通勤電車で読んだ。ところで、「文系大学教育は仕事の役に立つのか」という問いがあったとして、まぁ学生さんにこれを明らかにするにはどうすればいいか、と、まぁ理系でも文系でもいいけど初年次教育あたりで質問したとして、まぁヒントとして、比較の視点を入れたらどうなるかな?とか言えば、学生さんはたぶん、比較をしたらいいと思います、と考えてくれて、「文系大学教育」を受けた人と受けなかった人で、仕事に役に立つ能力に差が出たかどうかを調べたらいいと思います、みたいに答えてくれるんじゃないか、それで、具体的に何と何を比べるのかな?とか言うと、たぶん、「文系と理系の大学教育を受けた人の仕事能力を比べます」という答えと、「文系の中で、大卒と高卒の人の仕事能力を比べます」という答えが出てくるかもで、そうするとどういう調査をしたらいいかなあと考えたら面白いと思う。自分は後者の、大卒者と高卒者の仕事能力の比較が調べられたら面白いかなあと思うのだけれど、まぁじっさいには上手い比較ができるように調べるのはむつかしいだろうなとは思う。高卒就職か大学進学かが分かれる時点で、「学力」によるスクリーニングがかなり(とても?)効いているはずなので、大卒者と高卒者の仕事能力の差のどのあたりが「大学教育によるもの」かを見分けるのには、もう一工夫必要かもしれないとか。また、世の中で大卒者がやってる仕事と高卒者がやってる仕事がどのていどくっきり分離されているのかによって、それぞれの仕事内容にフィットする能力とはどんなものなのか、変わってくるってのもあるだろう(もちろんそんなことを言えば、あらゆる仕事はそれぞれ違う能力を必要としてるといえばそのとおりなんだけど)。それと関連して、むかしから思っているのは、世の中の仕事のうち、ざっくりいって「大卒の人のやる仕事」と「中卒・高卒・専門学校卒の人のやる仕事」とが何割・何割であるのか(また「大学院卒の人のやる仕事」が何割であるのかとかんがえてもいいかもだけど)、ということで、まぁざっくり中・高・専門学校卒の人と大卒の人が高等教育進学率的ないみで半々だとすると、大卒の人のやる仕事とそれ以外の人のやる仕事も半々であれば、うまくいってると思うけれど、それはじっさいのところどうなってるんだろうか。ここでざっくり「大卒の人のやる仕事」といったのは、仕事内容面もそうだし報酬・待遇ということもそうなんだけど。また、たとえば高校でも職業科も普通科もあるし、大学だって教育や心理や福祉や医学なんかは専門資格=専門職志向だし文学や経済学や理学は専門職とは直接結びつかないかもだしそう考えると高卒の仕事・大卒の仕事というよりもっと細かく分かれるだろうってのはあるだろうけれど。まぁそれはそれとしてたとえば「非正規雇用が増えています」でも「4次産業が発展してます」でもなんでもいいけれど、そういう産業・就業構造の変化というのは短期でも中長期でもあるわけで、それにマクロな学校教育システムとか学歴社会システムとかが即応しているのか、とか、すべきなのか、とか、できてるからいいじゃん、とか、たとえば「仕事内容」のほうが学校教育に合わせるのが - ようするにたとえば農業でも工業でも高付加価値化したり福祉でも知識集約化したりすれば大卒の人のやる仕事になるわけで - 社会を発展させることなのだ、とか、まぁ知識集約高付加価値の仕事なのに報酬がともなってないのでは、とか、まぁなんでもいいけれど、そういうかんじでまぁ、社会学的にというかやはりマクロでというか、考えたいと個人的にはいつもおもっている。

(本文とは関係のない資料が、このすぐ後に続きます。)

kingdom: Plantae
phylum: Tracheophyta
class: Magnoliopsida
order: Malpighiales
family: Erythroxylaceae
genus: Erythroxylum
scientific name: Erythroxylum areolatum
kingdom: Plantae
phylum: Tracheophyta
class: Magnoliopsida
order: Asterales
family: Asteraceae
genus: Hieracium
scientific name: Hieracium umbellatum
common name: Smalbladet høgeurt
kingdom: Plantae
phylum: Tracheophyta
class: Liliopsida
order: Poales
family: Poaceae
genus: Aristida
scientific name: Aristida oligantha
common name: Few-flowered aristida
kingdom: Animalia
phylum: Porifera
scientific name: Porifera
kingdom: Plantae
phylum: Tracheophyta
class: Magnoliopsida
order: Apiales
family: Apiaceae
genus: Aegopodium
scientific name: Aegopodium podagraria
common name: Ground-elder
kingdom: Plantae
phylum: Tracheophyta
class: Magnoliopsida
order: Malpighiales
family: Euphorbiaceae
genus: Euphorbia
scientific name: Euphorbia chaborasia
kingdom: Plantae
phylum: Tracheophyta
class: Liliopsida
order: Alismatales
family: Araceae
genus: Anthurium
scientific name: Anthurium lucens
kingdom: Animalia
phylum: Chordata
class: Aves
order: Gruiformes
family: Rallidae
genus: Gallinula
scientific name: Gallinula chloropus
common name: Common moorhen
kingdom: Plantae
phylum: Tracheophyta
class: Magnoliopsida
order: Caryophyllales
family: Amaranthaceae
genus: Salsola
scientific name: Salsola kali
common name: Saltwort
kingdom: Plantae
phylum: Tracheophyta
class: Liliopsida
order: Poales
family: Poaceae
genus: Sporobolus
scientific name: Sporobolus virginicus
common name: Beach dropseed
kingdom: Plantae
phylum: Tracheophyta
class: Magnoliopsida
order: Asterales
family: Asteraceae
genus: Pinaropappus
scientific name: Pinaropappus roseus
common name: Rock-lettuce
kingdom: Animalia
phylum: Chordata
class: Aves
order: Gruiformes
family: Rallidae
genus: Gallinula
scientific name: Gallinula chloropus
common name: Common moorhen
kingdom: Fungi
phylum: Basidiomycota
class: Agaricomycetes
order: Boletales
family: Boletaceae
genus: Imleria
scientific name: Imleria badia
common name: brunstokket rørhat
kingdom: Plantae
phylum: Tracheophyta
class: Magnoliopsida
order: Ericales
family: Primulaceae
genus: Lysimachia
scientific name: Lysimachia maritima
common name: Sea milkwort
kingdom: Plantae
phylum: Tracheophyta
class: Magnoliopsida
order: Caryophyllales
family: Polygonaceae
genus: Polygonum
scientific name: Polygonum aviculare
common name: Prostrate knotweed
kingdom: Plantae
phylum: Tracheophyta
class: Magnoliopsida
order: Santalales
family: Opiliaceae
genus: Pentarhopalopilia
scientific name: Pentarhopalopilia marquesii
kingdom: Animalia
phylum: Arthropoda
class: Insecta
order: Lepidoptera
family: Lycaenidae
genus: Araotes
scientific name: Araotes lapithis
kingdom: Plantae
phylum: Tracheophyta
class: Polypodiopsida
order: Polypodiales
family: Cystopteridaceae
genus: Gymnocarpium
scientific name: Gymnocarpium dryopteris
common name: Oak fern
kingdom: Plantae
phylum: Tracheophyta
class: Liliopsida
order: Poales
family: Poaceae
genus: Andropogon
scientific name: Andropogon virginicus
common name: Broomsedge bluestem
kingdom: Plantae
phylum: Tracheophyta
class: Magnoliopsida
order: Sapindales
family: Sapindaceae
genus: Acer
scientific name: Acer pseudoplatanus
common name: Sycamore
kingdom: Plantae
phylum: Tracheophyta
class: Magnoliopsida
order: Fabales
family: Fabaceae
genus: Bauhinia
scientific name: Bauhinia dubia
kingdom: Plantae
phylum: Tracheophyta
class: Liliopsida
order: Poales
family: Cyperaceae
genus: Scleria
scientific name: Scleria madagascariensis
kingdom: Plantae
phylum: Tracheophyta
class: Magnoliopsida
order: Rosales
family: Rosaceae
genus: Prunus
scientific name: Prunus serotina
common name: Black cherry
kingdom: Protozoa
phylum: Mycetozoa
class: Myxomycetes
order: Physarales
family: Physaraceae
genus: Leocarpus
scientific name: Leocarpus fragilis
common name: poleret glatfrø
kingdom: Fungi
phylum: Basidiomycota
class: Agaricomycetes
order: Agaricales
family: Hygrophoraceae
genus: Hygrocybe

で、まぁこの本は、もちろんそういうことをやりたい本ではないので、調査設計が、文系大学教育を受けた社会人と現役文系大学生のアンケート(一部インタビュー)、ということになっている。インターネット調査ということで、調査対象が大学の偏差値でいうと50以上にかたよってるのかしら?と感じた(アンケート対象からピックアップされたインタビュー調査対象の人はみんな国立or私立A群(偏差値60-)・B群(偏差値50-60)と書いてある)けれど、それは気のせいかもしれないし、まぁもしそうでも分析・考察には織り込み済みなのだろう。でまぁ比較っていうか、文系の中でも経済と教育と文学はどう違うか、というかんじの枠組みになっている。また、方法論的個人主義というか、「○○するのは誰か」という章が並んでいることにも表れてるけど、いわゆる「社会学主義」的な枠組みではなくて、いろんなカテゴリーの個人がどのようにふるまいどう感じているか、ということをアンケート調査から明らかにしている。各章を分担した若手の人たちがそれぞれクリアな分析をしておられるのだけれど、自分的には6章が(あるいみ個人主義から相対的に遠いかんじがして)おもしろいかもと思った。